-- WORK INSTRUCTION --
Update the data below by changing every "centimetres" to "cm", leaving everything else the same.

**********

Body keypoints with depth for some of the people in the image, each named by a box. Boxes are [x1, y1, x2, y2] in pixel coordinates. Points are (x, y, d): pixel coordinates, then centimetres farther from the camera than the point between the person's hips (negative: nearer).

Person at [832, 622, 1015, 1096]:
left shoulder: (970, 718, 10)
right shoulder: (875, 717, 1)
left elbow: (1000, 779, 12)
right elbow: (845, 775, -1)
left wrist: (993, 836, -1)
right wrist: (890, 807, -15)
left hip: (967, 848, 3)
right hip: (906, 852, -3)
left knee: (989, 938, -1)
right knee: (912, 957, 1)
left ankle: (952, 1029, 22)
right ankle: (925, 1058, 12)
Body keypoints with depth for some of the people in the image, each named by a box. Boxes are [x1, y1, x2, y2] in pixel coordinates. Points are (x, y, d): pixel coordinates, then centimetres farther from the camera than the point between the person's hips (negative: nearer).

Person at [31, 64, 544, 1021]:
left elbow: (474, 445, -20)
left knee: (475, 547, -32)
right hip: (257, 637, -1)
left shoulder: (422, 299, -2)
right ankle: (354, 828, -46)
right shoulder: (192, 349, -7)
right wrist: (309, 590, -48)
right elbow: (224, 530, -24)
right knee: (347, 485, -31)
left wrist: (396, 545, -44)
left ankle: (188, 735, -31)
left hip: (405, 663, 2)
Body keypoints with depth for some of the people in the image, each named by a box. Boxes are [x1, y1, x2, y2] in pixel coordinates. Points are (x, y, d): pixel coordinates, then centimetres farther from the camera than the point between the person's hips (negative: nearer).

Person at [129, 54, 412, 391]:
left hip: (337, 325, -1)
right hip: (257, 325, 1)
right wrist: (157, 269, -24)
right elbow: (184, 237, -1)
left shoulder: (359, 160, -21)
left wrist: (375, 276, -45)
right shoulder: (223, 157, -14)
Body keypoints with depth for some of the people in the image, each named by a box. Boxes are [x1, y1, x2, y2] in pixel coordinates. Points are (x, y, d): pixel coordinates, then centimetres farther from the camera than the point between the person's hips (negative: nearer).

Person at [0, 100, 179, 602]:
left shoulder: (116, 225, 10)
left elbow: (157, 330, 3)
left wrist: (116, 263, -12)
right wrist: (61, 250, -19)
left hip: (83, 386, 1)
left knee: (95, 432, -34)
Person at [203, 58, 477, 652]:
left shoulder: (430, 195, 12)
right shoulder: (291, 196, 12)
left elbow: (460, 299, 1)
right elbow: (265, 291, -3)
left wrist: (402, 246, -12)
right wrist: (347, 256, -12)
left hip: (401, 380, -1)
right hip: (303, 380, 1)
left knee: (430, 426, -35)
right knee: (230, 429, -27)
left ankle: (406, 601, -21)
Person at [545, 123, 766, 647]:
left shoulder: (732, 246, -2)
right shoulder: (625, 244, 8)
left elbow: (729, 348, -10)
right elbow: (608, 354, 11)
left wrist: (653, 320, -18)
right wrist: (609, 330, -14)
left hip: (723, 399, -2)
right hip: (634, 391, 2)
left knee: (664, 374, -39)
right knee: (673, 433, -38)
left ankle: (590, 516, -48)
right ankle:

**********

-- PROBLEM SOLUTION --
Body keypoints with depth for some of the people in the image, each named by a box. Boxes are [x1, y1, x2, y2] in pixel coordinates. Points are (x, y, d): pixel coordinates, then cm farther from the camera than the point between the person's hips (negative: nearer).

Person at [832, 622, 1015, 1096]:
left shoulder: (970, 718, 10)
right shoulder: (875, 717, 1)
left elbow: (1000, 779, 12)
right elbow: (845, 775, -1)
left wrist: (993, 836, -1)
right wrist: (890, 807, -15)
left hip: (967, 848, 3)
right hip: (906, 852, -3)
left knee: (989, 938, -1)
right knee: (912, 957, 1)
left ankle: (952, 1029, 22)
right ankle: (925, 1058, 12)
Body keypoints with depth for some of the people in the image, each named by a box. Boxes are [x1, y1, x2, y2] in pixel coordinates. Points are (x, y, d): pixel coordinates, then cm farther from the camera than the point between the person's hips (negative: nearer).

Person at [31, 64, 544, 1021]:
left elbow: (474, 445, -20)
left knee: (475, 547, -32)
right hip: (257, 637, -1)
left shoulder: (422, 299, -2)
right ankle: (354, 828, -46)
right shoulder: (192, 349, -7)
right wrist: (309, 590, -48)
right elbow: (224, 530, -24)
right knee: (347, 485, -31)
left wrist: (396, 545, -44)
left ankle: (188, 735, -31)
left hip: (405, 663, 2)
Body keypoints with depth for some of the people in the image, each named by a box. Boxes are [x1, y1, x2, y2] in pixel coordinates. Points are (x, y, d): pixel coordinates, then cm farther from the camera than the point between the person's hips (negative: nearer).

Person at [129, 54, 412, 391]:
left hip: (337, 325, -1)
right hip: (257, 325, 1)
right wrist: (157, 269, -24)
right elbow: (184, 237, -1)
left shoulder: (359, 160, -21)
left wrist: (375, 276, -45)
right shoulder: (223, 157, -14)
Body keypoints with depth for some of the people in the image, each named by a box. Boxes are [x1, y1, x2, y2] in pixel coordinates. Points are (x, y, d): pixel coordinates, then cm farther from the camera than the point between the person's hips (negative: nearer).

Person at [0, 100, 179, 602]:
left shoulder: (116, 225, 10)
left elbow: (157, 330, 3)
left wrist: (116, 263, -12)
right wrist: (61, 250, -19)
left hip: (83, 386, 1)
left knee: (95, 432, -34)
Person at [203, 58, 477, 652]:
left shoulder: (430, 195, 12)
right shoulder: (291, 196, 12)
left elbow: (460, 299, 1)
right elbow: (265, 291, -3)
left wrist: (402, 246, -12)
right wrist: (347, 256, -12)
left hip: (401, 380, -1)
right hip: (303, 380, 1)
left knee: (430, 426, -35)
right knee: (230, 429, -27)
left ankle: (406, 601, -21)
Person at [545, 123, 766, 647]:
left shoulder: (732, 246, -2)
right shoulder: (625, 244, 8)
left elbow: (729, 348, -10)
right elbow: (608, 354, 11)
left wrist: (653, 320, -18)
right wrist: (609, 330, -14)
left hip: (723, 399, -2)
right hip: (634, 391, 2)
left knee: (664, 374, -39)
right knee: (673, 433, -38)
left ankle: (590, 516, -48)
right ankle:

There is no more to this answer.